[Start of section]

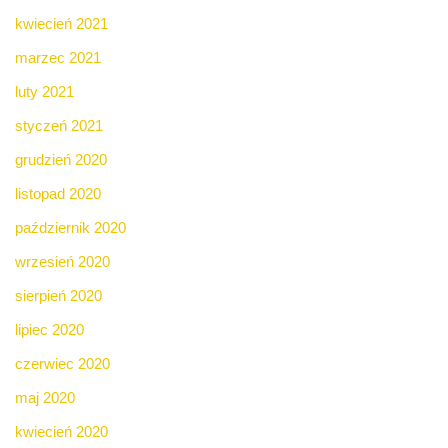
kwiecień 2021
marzec 2021
luty 2021
styczeń 2021
grudzień 2020
listopad 2020
październik 2020
wrzesień 2020
sierpień 2020
lipiec 2020
czerwiec 2020
maj 2020
kwiecień 2020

[End of section]

• PROBLEM DETAILS: Rewrite the text read from the records above, replacing each "kwiecień" with "April" and keeping everything else the same. Leave the pictures out.

• TASK RESULT:
April 2021
marzec 2021
luty 2021
styczeń 2021
grudzień 2020
listopad 2020
październik 2020
wrzesień 2020
sierpień 2020
lipiec 2020
czerwiec 2020
maj 2020
April 2020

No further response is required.